Here's an explanation of the distinctions between euploidy and aneuploidy:

• Occurrence: Euploidy typically arises from complete cell nondisjunction or interspecies crossing, whereas aneuploidy occurs in other cases of cell nondisjunction and chromosome losses.
• Definition: Euploidy refers to the repetition of homologous chromosomes, signifying a duplicate or multiple of the entire chromosome set. In contrast, aneuploidy is characterized by changes in chromosome numbers within a chromosomal set.

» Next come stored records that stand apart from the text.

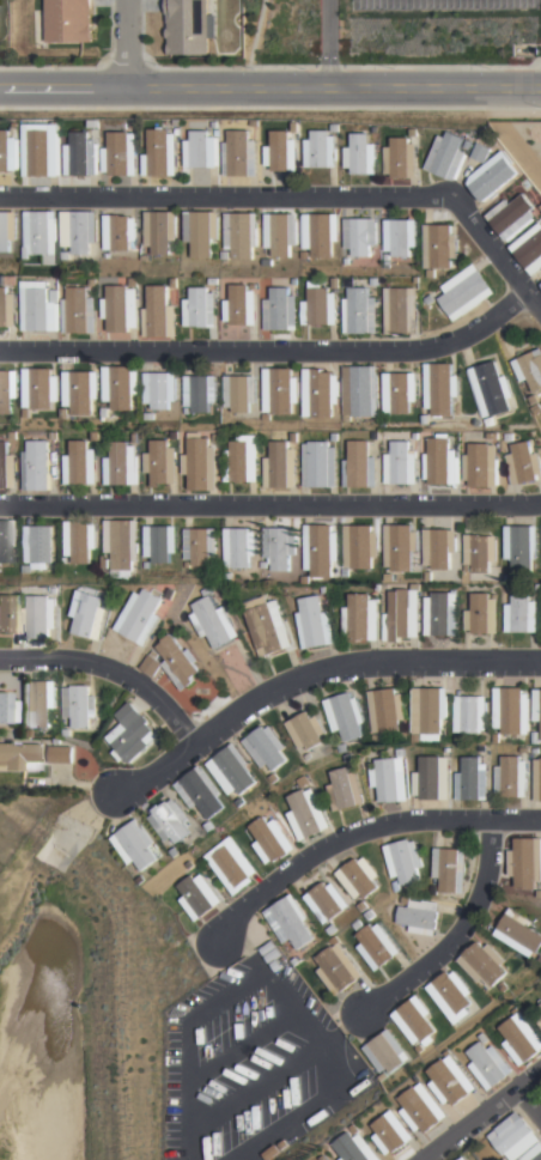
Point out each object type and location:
building: (67, 20)
building: (189, 26)
road: (257, 33)
road: (124, 43)
road: (329, 44)
road: (270, 88)
building: (177, 121)
building: (93, 122)
building: (255, 122)
building: (14, 124)
building: (133, 125)
building: (295, 126)
building: (335, 127)
building: (374, 130)
building: (413, 132)
building: (468, 143)
building: (40, 149)
building: (201, 149)
building: (322, 149)
building: (282, 150)
building: (8, 151)
building: (481, 151)
building: (120, 152)
building: (160, 152)
building: (240, 153)
building: (362, 154)
building: (81, 155)
building: (447, 156)
building: (401, 157)
building: (493, 175)
road: (225, 195)
building: (511, 215)
building: (6, 229)
building: (77, 229)
building: (159, 230)
building: (118, 231)
building: (200, 231)
building: (38, 232)
building: (320, 232)
building: (240, 233)
building: (280, 233)
building: (360, 235)
building: (400, 236)
building: (440, 245)
road: (495, 249)
building: (529, 249)
building: (224, 254)
building: (304, 254)
building: (63, 255)
building: (145, 257)
building: (386, 258)
building: (266, 260)
building: (345, 260)
building: (431, 273)
building: (215, 280)
building: (376, 280)
building: (175, 281)
building: (296, 281)
building: (336, 281)
building: (254, 285)
building: (539, 285)
building: (465, 292)
building: (55, 294)
building: (429, 298)
building: (6, 303)
building: (320, 304)
building: (242, 305)
building: (201, 307)
building: (39, 308)
building: (120, 308)
building: (280, 309)
building: (79, 310)
building: (402, 310)
building: (360, 311)
building: (159, 313)
road: (272, 351)
building: (529, 371)
building: (119, 385)
building: (38, 388)
building: (439, 388)
building: (159, 389)
building: (489, 389)
building: (8, 390)
building: (79, 390)
building: (280, 390)
building: (360, 390)
building: (199, 392)
building: (239, 392)
building: (318, 392)
building: (397, 392)
building: (530, 401)
building: (185, 410)
building: (536, 410)
building: (24, 413)
building: (62, 413)
building: (225, 414)
building: (110, 415)
building: (148, 416)
building: (265, 417)
building: (488, 422)
building: (13, 435)
building: (174, 435)
building: (377, 435)
building: (416, 435)
building: (494, 435)
building: (54, 436)
building: (93, 436)
building: (135, 436)
building: (295, 436)
building: (336, 436)
building: (508, 436)
building: (217, 438)
building: (242, 459)
building: (440, 462)
building: (161, 463)
building: (200, 463)
building: (80, 464)
building: (121, 464)
building: (320, 464)
building: (401, 464)
building: (523, 464)
building: (480, 465)
building: (281, 466)
building: (360, 466)
building: (38, 467)
building: (6, 468)
road: (270, 503)
building: (540, 537)
building: (7, 539)
building: (79, 541)
building: (159, 543)
building: (37, 546)
building: (200, 546)
building: (520, 546)
building: (120, 547)
building: (238, 547)
building: (279, 547)
building: (360, 547)
building: (399, 547)
building: (437, 547)
building: (319, 549)
building: (479, 552)
building: (62, 560)
building: (103, 563)
building: (145, 565)
building: (262, 565)
building: (26, 568)
building: (464, 569)
building: (344, 572)
building: (226, 576)
building: (426, 576)
building: (387, 577)
building: (506, 578)
building: (304, 580)
building: (538, 587)
building: (324, 590)
building: (55, 591)
building: (207, 591)
building: (172, 597)
building: (9, 613)
building: (89, 613)
building: (440, 614)
building: (481, 614)
building: (520, 615)
building: (141, 616)
building: (40, 617)
building: (400, 617)
building: (360, 619)
building: (213, 623)
building: (313, 624)
building: (266, 626)
building: (179, 662)
building: (152, 663)
road: (112, 670)
road: (312, 673)
building: (37, 704)
building: (78, 706)
building: (6, 710)
building: (385, 711)
building: (511, 711)
building: (427, 712)
building: (537, 713)
building: (470, 715)
building: (346, 716)
building: (306, 731)
building: (65, 732)
building: (24, 733)
building: (131, 735)
building: (415, 738)
building: (494, 738)
building: (535, 738)
building: (374, 739)
building: (456, 739)
building: (56, 741)
building: (266, 748)
building: (342, 748)
building: (482, 749)
building: (523, 749)
building: (446, 750)
building: (399, 752)
building: (535, 753)
building: (59, 754)
building: (20, 757)
building: (308, 757)
building: (349, 758)
building: (232, 770)
building: (511, 778)
building: (274, 779)
building: (430, 779)
building: (537, 779)
building: (388, 780)
building: (471, 780)
building: (302, 781)
building: (344, 789)
building: (201, 793)
building: (242, 803)
building: (305, 814)
building: (170, 823)
building: (209, 826)
road: (361, 834)
building: (269, 841)
building: (136, 846)
building: (176, 852)
building: (404, 862)
building: (525, 864)
building: (189, 865)
building: (229, 865)
building: (451, 870)
building: (358, 879)
building: (396, 887)
building: (538, 894)
building: (195, 897)
building: (405, 900)
building: (326, 903)
building: (362, 907)
building: (371, 915)
building: (419, 918)
building: (288, 921)
building: (358, 927)
road: (452, 933)
building: (518, 934)
building: (336, 941)
building: (267, 947)
building: (377, 947)
building: (272, 955)
building: (295, 962)
building: (274, 965)
building: (482, 965)
building: (338, 970)
building: (502, 987)
building: (451, 997)
building: (514, 1011)
building: (539, 1011)
building: (414, 1022)
building: (539, 1023)
building: (484, 1039)
building: (520, 1042)
building: (419, 1048)
building: (384, 1054)
building: (487, 1066)
building: (383, 1075)
building: (450, 1083)
road: (529, 1104)
building: (421, 1110)
road: (482, 1115)
building: (511, 1132)
building: (390, 1135)
building: (352, 1148)
building: (269, 1152)
building: (532, 1153)
building: (461, 1157)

• Type of Variation: Euploidy results in a significant increase in the number of chromosomes, leading to a substantial change in genetic material. Aneuploidy, on the other hand, involves changes in only one or a few chromosomes within the offspring cells, resulting in a relatively smaller alteration in the gene products.
• Frequency: Euploidy is more frequently observed in plants, while aneuploidy can occur in both plants and animals.
• Role: Euploidy, with the introduction of an additional homologous pair, can lead to the emergence of new species. Aneuploidy, by altering the chromosomal number, disrupts the genetic material balance within an organism.

In summary, the key differences between euploidy and aneuploidy relate to their causes, definitions, types of genetic variation, frequency of occurrence in different organisms, and their respective roles in evolution and genetic balance.